[Stored data]
# # # #
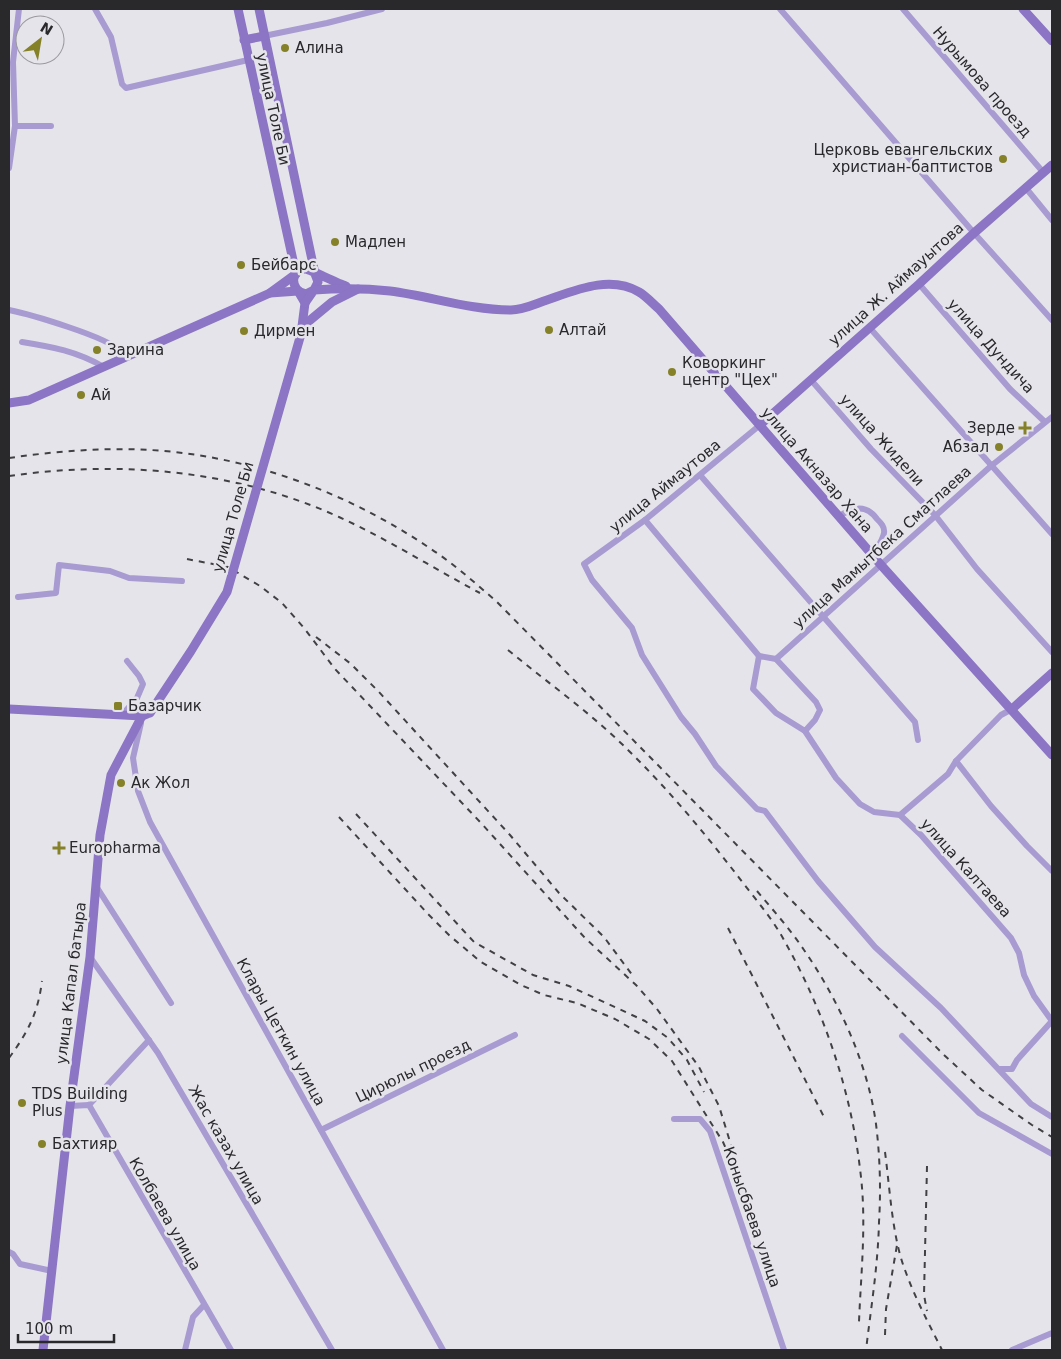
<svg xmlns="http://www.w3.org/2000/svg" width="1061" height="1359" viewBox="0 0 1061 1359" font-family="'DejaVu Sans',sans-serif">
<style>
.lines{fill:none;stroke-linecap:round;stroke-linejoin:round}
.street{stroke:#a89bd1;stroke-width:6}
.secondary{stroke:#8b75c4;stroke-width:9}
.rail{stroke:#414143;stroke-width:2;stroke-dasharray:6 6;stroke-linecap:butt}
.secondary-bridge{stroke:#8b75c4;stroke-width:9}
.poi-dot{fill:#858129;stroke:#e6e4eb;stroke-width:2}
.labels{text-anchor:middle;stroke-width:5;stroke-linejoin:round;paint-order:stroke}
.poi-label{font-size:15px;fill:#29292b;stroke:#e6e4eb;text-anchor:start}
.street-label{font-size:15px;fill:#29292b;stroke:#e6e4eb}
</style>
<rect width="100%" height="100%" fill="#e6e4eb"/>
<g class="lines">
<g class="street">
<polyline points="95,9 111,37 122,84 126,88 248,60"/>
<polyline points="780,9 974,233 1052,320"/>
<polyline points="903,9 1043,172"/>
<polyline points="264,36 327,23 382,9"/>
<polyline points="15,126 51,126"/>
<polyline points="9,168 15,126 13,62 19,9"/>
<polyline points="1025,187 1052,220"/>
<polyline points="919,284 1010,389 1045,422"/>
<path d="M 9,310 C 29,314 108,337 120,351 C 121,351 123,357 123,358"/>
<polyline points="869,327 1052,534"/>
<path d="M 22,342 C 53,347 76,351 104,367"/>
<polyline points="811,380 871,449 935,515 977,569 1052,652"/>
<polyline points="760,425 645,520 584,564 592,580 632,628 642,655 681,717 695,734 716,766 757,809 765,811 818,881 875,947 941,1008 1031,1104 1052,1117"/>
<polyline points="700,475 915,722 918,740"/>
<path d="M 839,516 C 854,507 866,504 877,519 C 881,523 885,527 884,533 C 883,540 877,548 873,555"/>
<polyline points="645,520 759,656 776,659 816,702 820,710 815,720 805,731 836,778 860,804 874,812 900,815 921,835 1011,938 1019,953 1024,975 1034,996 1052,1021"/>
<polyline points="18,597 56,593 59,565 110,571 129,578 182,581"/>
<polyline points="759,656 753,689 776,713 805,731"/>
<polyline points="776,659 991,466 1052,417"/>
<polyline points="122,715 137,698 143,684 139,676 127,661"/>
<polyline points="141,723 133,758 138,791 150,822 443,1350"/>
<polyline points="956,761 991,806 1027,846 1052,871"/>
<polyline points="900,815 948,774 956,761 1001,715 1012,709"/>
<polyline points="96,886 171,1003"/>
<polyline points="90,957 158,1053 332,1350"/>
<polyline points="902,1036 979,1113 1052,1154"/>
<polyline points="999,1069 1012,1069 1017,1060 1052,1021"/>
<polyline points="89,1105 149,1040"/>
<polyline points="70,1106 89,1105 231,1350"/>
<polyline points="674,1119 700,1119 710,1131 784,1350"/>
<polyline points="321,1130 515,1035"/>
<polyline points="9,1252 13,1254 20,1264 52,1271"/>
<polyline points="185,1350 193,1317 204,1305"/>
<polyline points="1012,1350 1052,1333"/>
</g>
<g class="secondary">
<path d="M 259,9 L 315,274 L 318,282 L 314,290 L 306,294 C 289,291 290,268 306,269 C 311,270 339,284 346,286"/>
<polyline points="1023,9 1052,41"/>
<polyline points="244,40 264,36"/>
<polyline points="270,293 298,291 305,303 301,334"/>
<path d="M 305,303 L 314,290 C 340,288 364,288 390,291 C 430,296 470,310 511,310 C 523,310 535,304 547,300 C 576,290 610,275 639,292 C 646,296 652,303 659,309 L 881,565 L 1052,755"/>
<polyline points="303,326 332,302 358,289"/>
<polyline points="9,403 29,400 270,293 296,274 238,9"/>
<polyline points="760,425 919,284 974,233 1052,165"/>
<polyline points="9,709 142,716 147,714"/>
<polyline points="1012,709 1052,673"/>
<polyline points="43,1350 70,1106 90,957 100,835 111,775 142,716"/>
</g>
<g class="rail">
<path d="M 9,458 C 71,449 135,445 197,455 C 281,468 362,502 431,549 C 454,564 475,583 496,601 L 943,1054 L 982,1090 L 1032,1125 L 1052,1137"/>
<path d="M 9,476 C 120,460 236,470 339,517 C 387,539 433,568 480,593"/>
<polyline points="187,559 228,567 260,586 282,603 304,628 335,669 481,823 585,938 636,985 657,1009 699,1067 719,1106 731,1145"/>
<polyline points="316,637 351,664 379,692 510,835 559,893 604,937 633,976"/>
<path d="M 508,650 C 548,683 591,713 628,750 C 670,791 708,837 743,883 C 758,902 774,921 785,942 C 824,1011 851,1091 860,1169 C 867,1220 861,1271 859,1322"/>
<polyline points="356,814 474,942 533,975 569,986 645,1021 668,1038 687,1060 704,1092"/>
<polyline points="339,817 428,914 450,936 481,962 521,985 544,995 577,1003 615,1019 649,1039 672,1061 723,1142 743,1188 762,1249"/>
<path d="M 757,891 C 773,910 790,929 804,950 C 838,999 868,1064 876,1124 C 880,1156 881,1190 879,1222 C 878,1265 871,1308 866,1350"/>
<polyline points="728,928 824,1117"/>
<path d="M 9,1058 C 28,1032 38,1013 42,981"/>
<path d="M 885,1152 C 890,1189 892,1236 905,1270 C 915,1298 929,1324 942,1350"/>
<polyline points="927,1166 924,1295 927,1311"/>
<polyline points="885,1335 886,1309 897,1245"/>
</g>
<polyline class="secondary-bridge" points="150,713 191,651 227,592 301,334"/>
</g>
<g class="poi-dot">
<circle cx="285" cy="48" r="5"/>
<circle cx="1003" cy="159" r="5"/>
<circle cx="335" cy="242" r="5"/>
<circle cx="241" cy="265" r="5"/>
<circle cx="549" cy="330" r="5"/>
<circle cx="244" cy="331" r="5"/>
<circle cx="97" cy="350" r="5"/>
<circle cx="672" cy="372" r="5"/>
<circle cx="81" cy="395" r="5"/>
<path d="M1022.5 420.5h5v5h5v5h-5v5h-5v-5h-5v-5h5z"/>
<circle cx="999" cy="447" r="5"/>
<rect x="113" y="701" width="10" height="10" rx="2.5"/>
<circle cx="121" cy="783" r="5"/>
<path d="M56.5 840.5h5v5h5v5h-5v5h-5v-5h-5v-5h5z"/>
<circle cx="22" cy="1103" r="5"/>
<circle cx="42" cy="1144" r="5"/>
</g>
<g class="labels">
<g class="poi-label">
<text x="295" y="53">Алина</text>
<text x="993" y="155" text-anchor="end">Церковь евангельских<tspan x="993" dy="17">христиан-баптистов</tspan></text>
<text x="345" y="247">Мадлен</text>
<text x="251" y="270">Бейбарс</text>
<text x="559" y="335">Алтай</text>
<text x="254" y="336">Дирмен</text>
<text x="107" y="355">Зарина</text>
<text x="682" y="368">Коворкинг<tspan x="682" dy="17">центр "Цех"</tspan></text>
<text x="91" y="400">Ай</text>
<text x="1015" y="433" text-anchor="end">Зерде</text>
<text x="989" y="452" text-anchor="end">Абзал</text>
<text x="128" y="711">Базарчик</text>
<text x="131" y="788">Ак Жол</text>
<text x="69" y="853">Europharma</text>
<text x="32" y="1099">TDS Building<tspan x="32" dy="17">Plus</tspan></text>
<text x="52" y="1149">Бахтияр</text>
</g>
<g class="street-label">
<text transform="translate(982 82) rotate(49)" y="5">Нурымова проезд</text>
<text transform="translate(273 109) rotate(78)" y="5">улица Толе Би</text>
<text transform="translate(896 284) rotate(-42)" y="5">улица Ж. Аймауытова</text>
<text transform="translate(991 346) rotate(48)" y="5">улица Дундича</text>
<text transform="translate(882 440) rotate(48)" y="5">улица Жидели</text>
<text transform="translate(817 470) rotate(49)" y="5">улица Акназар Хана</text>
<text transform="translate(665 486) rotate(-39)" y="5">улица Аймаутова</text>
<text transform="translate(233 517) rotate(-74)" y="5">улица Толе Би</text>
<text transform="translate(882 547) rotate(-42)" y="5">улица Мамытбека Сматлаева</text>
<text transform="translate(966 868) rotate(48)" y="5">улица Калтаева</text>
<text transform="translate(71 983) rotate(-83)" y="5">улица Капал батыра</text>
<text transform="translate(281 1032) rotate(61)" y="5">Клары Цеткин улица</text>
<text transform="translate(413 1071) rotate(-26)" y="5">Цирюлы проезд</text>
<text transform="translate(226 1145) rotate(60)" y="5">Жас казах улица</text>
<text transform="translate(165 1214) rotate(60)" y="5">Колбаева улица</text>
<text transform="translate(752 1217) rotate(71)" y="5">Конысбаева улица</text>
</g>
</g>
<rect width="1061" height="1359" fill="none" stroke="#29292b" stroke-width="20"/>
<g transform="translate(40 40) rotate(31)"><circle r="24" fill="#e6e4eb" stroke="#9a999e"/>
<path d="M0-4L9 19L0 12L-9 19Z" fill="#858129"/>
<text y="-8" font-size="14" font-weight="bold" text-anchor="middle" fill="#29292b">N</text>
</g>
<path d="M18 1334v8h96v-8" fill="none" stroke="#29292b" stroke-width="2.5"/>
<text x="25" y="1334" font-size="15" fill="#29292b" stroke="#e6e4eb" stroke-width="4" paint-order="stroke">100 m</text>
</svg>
# # # #
Exercise description: Copy every line where the word "проезд" is present in the entries above.

Answer to the problem:
<text transform="translate(982 82) rotate(49)" y="5">Нурымова проезд</text>
<text transform="translate(413 1071) rotate(-26)" y="5">Цирюлы проезд</text>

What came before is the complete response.